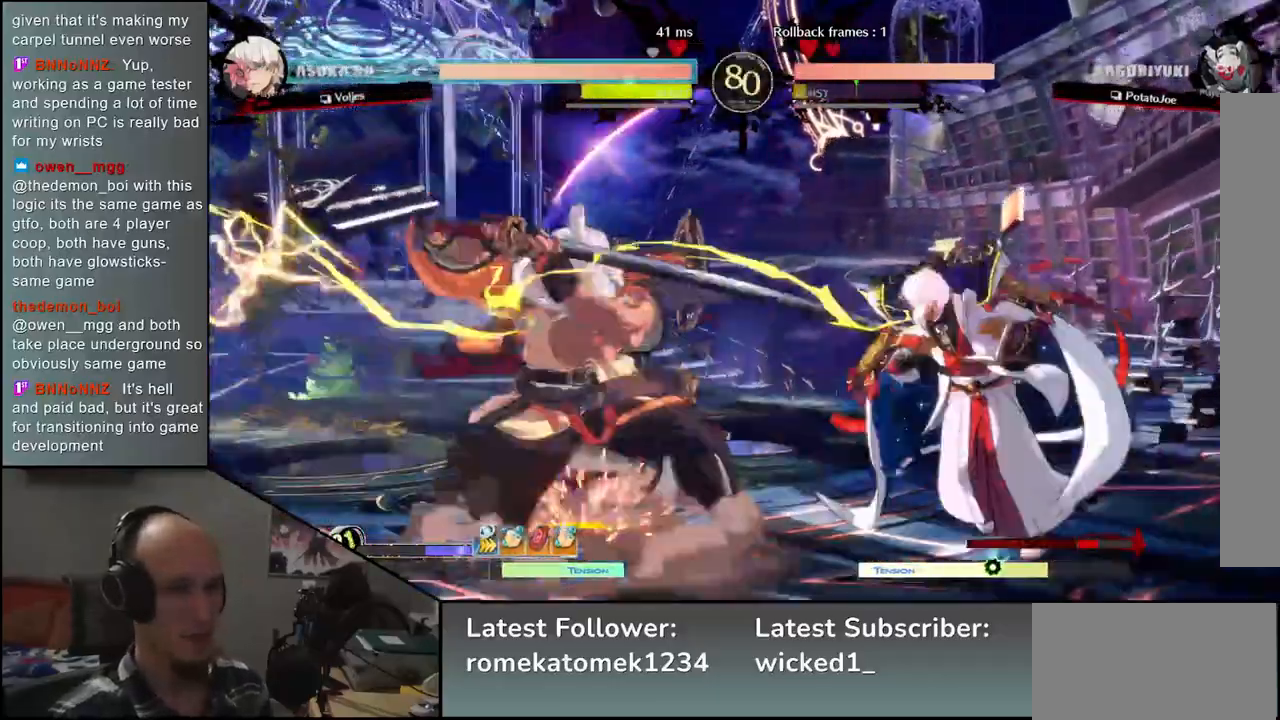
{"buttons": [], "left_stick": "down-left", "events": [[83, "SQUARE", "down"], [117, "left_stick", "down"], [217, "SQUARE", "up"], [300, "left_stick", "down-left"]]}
***
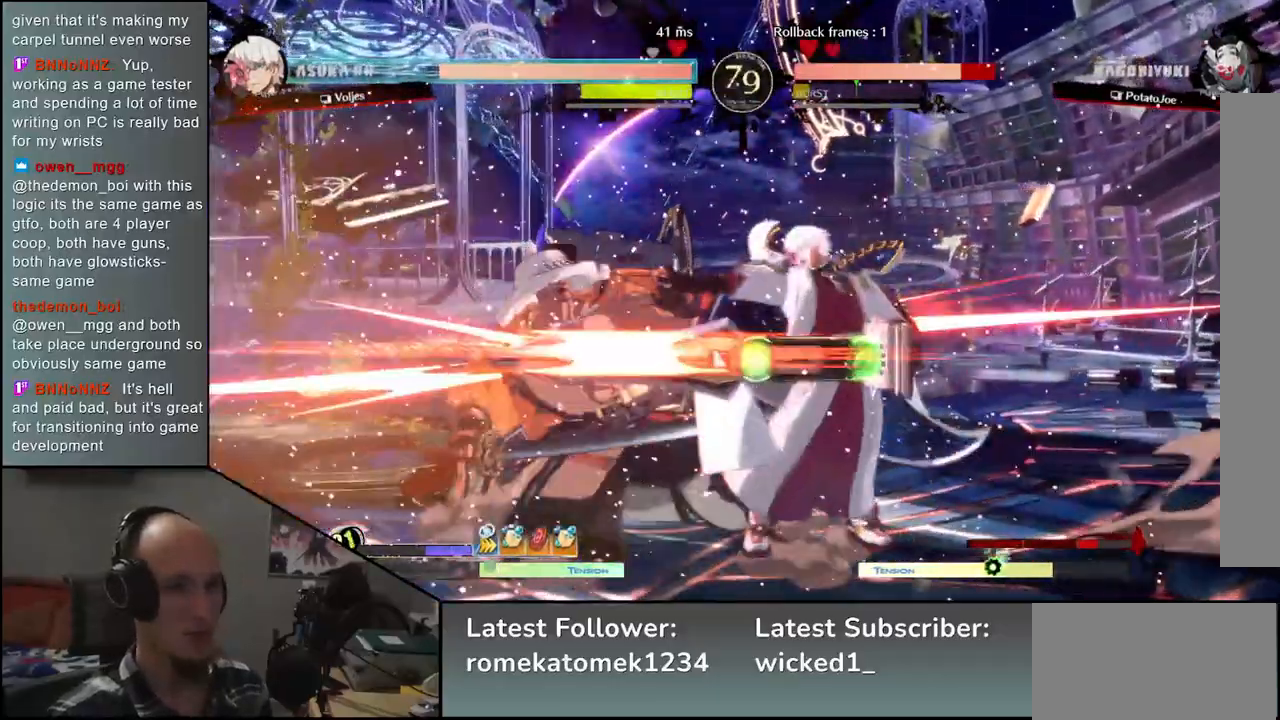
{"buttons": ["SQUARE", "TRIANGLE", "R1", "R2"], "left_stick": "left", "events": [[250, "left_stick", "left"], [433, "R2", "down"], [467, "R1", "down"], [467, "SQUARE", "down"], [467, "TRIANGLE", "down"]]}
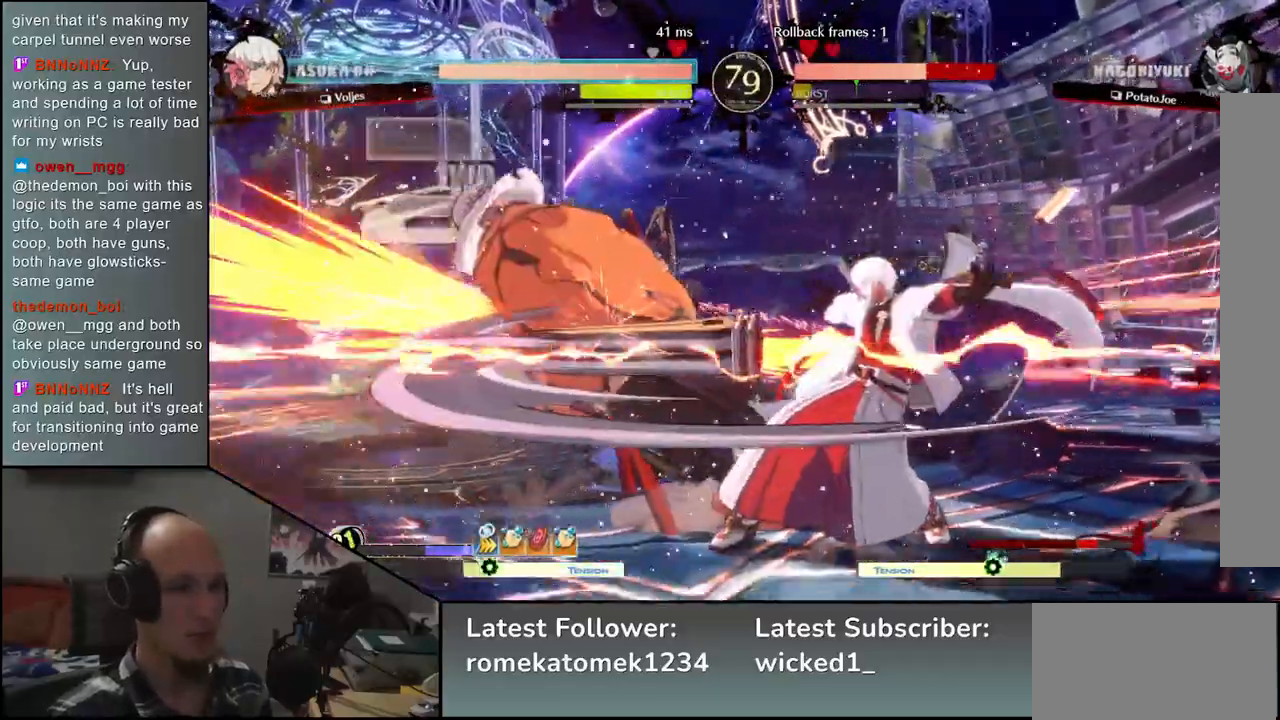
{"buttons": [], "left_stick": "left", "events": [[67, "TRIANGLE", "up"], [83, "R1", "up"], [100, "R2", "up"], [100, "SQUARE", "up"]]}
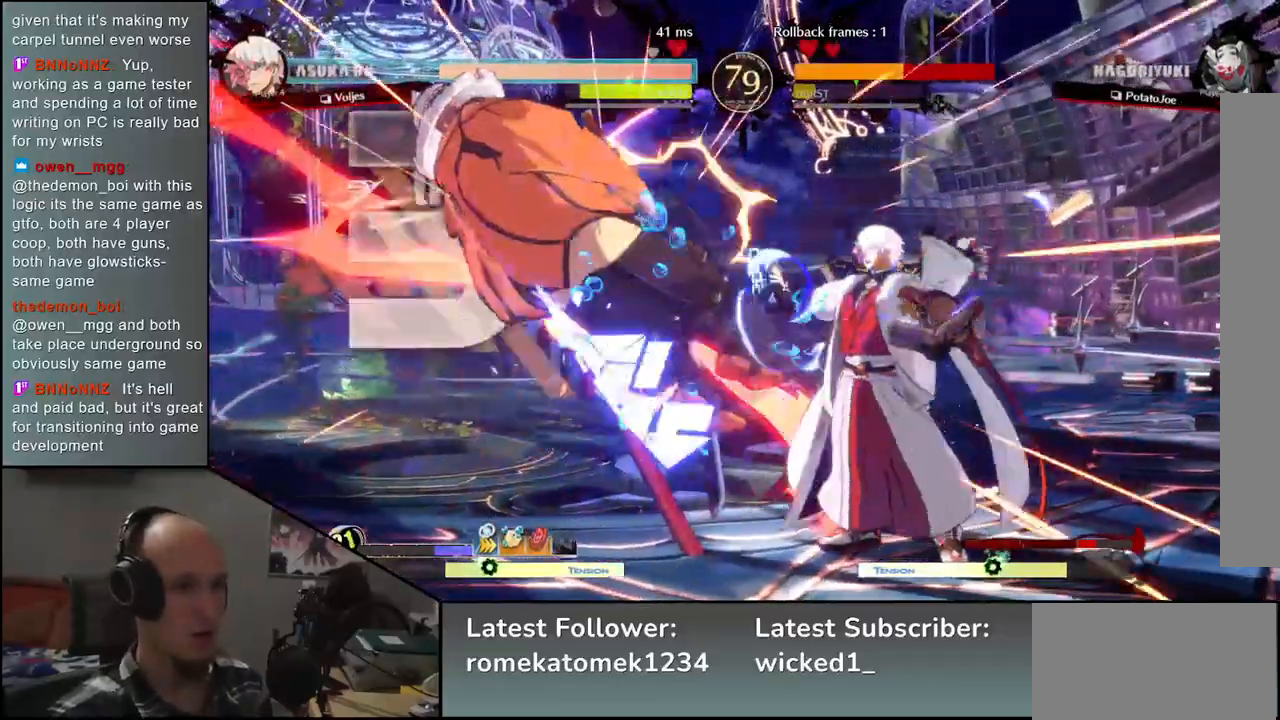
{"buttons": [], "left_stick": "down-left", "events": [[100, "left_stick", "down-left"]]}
***
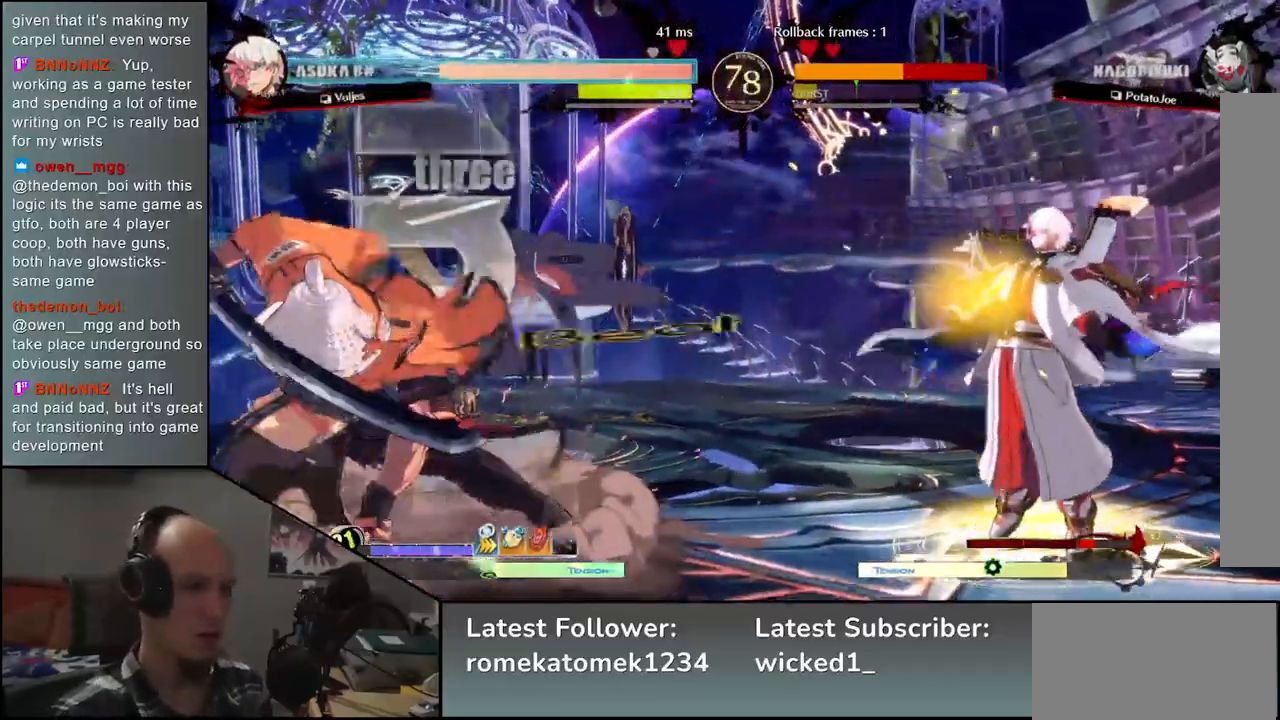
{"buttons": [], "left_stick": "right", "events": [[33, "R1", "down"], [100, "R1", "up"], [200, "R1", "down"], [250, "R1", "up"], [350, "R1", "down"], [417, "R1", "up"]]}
***
_What the exercise asks_
Which lines of the data include "TRIANGLE"? Copy each of them.

_Task response_
{"buttons": ["SQUARE", "TRIANGLE", "R1", "R2"], "left_stick": "left", "events": [[250, "left_stick", "left"], [433, "R2", "down"], [467, "R1", "down"], [467, "SQUARE", "down"], [467, "TRIANGLE", "down"]]}
{"buttons": [], "left_stick": "left", "events": [[67, "TRIANGLE", "up"], [83, "R1", "up"], [100, "R2", "up"], [100, "SQUARE", "up"]]}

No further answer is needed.